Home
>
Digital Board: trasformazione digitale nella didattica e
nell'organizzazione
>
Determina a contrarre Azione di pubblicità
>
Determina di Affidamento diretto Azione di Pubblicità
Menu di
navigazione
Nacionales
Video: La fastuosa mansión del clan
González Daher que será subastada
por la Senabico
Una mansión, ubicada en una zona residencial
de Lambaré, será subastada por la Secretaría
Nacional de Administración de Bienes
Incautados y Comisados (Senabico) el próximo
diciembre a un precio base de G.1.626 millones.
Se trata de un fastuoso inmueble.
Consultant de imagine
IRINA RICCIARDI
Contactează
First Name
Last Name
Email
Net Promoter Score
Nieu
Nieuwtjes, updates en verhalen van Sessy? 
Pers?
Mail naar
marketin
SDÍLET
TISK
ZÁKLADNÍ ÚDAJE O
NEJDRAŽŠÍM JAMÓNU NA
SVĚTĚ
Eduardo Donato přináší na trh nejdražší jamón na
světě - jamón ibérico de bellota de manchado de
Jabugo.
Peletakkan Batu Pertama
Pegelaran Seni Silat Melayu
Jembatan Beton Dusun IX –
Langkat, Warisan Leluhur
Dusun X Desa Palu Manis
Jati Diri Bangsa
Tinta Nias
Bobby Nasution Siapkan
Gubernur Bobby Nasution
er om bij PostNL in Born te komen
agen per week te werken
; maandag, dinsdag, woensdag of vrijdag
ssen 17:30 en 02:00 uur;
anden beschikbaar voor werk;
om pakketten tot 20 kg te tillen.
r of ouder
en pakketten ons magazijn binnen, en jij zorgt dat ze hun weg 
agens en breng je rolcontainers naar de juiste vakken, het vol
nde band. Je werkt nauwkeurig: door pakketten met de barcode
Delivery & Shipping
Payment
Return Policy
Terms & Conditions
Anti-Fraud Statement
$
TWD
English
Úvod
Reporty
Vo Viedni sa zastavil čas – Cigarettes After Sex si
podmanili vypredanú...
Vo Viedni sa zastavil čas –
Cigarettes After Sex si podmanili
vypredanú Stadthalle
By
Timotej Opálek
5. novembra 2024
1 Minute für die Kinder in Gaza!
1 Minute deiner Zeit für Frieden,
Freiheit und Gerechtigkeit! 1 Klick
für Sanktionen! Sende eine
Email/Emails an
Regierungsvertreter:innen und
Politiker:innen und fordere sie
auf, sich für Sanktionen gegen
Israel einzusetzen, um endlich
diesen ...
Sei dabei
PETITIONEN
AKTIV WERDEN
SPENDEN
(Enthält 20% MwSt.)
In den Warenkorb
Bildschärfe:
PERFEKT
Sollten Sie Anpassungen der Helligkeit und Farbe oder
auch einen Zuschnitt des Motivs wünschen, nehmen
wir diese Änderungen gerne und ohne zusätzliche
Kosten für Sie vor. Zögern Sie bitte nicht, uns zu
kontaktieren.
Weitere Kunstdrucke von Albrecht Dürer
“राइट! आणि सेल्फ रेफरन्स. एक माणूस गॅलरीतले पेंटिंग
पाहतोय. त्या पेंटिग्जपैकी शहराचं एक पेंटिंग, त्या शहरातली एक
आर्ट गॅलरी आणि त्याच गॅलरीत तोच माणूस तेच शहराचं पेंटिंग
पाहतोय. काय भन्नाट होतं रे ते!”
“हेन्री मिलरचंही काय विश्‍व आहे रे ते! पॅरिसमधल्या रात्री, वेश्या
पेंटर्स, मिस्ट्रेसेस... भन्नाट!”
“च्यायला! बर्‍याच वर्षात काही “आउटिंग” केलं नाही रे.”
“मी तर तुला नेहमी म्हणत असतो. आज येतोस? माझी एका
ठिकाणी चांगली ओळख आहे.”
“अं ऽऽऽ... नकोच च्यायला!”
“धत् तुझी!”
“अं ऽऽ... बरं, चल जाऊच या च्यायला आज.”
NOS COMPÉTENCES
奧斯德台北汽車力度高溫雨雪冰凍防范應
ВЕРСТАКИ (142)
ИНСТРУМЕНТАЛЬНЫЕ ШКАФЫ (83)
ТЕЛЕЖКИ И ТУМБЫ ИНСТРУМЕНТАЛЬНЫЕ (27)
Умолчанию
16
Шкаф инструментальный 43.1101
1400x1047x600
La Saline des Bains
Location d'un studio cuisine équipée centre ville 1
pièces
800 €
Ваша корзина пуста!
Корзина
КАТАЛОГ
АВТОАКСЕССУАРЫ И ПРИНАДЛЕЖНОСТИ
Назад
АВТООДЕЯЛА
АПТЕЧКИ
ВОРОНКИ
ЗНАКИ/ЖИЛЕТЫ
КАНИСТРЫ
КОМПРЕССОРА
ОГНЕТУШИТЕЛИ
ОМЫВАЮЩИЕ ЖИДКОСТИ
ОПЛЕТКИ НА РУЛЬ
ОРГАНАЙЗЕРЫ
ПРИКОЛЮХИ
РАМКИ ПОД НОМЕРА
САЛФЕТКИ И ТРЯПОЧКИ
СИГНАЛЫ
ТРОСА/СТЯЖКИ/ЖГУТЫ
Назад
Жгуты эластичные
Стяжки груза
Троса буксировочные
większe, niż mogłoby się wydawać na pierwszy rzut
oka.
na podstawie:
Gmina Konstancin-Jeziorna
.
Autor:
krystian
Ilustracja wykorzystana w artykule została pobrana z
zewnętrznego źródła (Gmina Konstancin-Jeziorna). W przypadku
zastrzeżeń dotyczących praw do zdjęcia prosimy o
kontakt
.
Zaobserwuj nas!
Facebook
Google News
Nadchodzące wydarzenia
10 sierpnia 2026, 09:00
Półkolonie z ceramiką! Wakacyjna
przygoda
========================================
◆ **Work request**:
Please give back all of the material above exactly as it was written.

◆ **Answer to the problem**:
Home
>
Digital Board: trasformazione digitale nella didattica e
nell'organizzazione
>
Determina a contrarre Azione di pubblicità
>
Determina di Affidamento diretto Azione di Pubblicità
Menu di
navigazione
Nacionales
Video: La fastuosa mansión del clan
González Daher que será subastada
por la Senabico
Una mansión, ubicada en una zona residencial
de Lambaré, será subastada por la Secretaría
Nacional de Administración de Bienes
Incautados y Comisados (Senabico) el próximo
diciembre a un precio base de G.1.626 millones.
Se trata de un fastuoso inmueble.
Consultant de imagine
IRINA RICCIARDI
Contactează
First Name
Last Name
Email
Net Promoter Score
Nieu
Nieuwtjes, updates en verhalen van Sessy? 
Pers?
Mail naar
marketin
SDÍLET
TISK
ZÁKLADNÍ ÚDAJE O
NEJDRAŽŠÍM JAMÓNU NA
SVĚTĚ
Eduardo Donato přináší na trh nejdražší jamón na
světě - jamón ibérico de bellota de manchado de
Jabugo.
Peletakkan Batu Pertama
Pegelaran Seni Silat Melayu
Jembatan Beton Dusun IX –
Langkat, Warisan Leluhur
Dusun X Desa Palu Manis
Jati Diri Bangsa
Tinta Nias
Bobby Nasution Siapkan
Gubernur Bobby Nasution
er om bij PostNL in Born te komen
agen per week te werken
; maandag, dinsdag, woensdag of vrijdag
ssen 17:30 en 02:00 uur;
anden beschikbaar voor werk;
om pakketten tot 20 kg te tillen.
r of ouder
en pakketten ons magazijn binnen, en jij zorgt dat ze hun weg 
agens en breng je rolcontainers naar de juiste vakken, het vol
nde band. Je werkt nauwkeurig: door pakketten met de barcode
Delivery & Shipping
Payment
Return Policy
Terms & Conditions
Anti-Fraud Statement
$
TWD
English
Úvod
Reporty
Vo Viedni sa zastavil čas – Cigarettes After Sex si
podmanili vypredanú...
Vo Viedni sa zastavil čas –
Cigarettes After Sex si podmanili
vypredanú Stadthalle
By
Timotej Opálek
5. novembra 2024
1 Minute für die Kinder in Gaza!
1 Minute deiner Zeit für Frieden,
Freiheit und Gerechtigkeit! 1 Klick
für Sanktionen! Sende eine
Email/Emails an
Regierungsvertreter:innen und
Politiker:innen und fordere sie
auf, sich für Sanktionen gegen
Israel einzusetzen, um endlich
diesen ...
Sei dabei
PETITIONEN
AKTIV WERDEN
SPENDEN
(Enthält 20% MwSt.)
In den Warenkorb
Bildschärfe:
PERFEKT
Sollten Sie Anpassungen der Helligkeit und Farbe oder
auch einen Zuschnitt des Motivs wünschen, nehmen
wir diese Änderungen gerne und ohne zusätzliche
Kosten für Sie vor. Zögern Sie bitte nicht, uns zu
kontaktieren.
Weitere Kunstdrucke von Albrecht Dürer
“राइट! आणि सेल्फ रेफरन्स. एक माणूस गॅलरीतले पेंटिंग
पाहतोय. त्या पेंटिग्जपैकी शहराचं एक पेंटिंग, त्या शहरातली एक
आर्ट गॅलरी आणि त्याच गॅलरीत तोच माणूस तेच शहराचं पेंटिंग
पाहतोय. काय भन्नाट होतं रे ते!”
“हेन्री मिलरचंही काय विश्‍व आहे रे ते! पॅरिसमधल्या रात्री, वेश्या
पेंटर्स, मिस्ट्रेसेस... भन्नाट!”
“च्यायला! बर्‍याच वर्षात काही “आउटिंग” केलं नाही रे.”
“मी तर तुला नेहमी म्हणत असतो. आज येतोस? माझी एका
ठिकाणी चांगली ओळख आहे.”
“अं ऽऽऽ... नकोच च्यायला!”
“धत् तुझी!”
“अं ऽऽ... बरं, चल जाऊच या च्यायला आज.”
NOS COMPÉTENCES
奧斯德台北汽車力度高溫雨雪冰凍防范應
ВЕРСТАКИ (142)
ИНСТРУМЕНТАЛЬНЫЕ ШКАФЫ (83)
ТЕЛЕЖКИ И ТУМБЫ ИНСТРУМЕНТАЛЬНЫЕ (27)
Умолчанию
16
Шкаф инструментальный 43.1101
1400x1047x600
La Saline des Bains
Location d'un studio cuisine équipée centre ville 1
pièces
800 €
Ваша корзина пуста!
Корзина
КАТАЛОГ
АВТОАКСЕССУАРЫ И ПРИНАДЛЕЖНОСТИ
Назад
АВТООДЕЯЛА
АПТЕЧКИ
ВОРОНКИ
ЗНАКИ/ЖИЛЕТЫ
КАНИСТРЫ
КОМПРЕССОРА
ОГНЕТУШИТЕЛИ
ОМЫВАЮЩИЕ ЖИДКОСТИ
ОПЛЕТКИ НА РУЛЬ
ОРГАНАЙЗЕРЫ
ПРИКОЛЮХИ
РАМКИ ПОД НОМЕРА
САЛФЕТКИ И ТРЯПОЧКИ
СИГНАЛЫ
ТРОСА/СТЯЖКИ/ЖГУТЫ
Назад
Жгуты эластичные
Стяжки груза
Троса буксировочные
większe, niż mogłoby się wydawać na pierwszy rzut
oka.
na podstawie:
Gmina Konstancin-Jeziorna
.
Autor:
krystian
Ilustracja wykorzystana w artykule została pobrana z
zewnętrznego źródła (Gmina Konstancin-Jeziorna). W przypadku
zastrzeżeń dotyczących praw do zdjęcia prosimy o
kontakt
.
Zaobserwuj nas!
Facebook
Google News
Nadchodzące wydarzenia
10 sierpnia 2026, 09:00
Półkolonie z ceramiką! Wakacyjna
przygoda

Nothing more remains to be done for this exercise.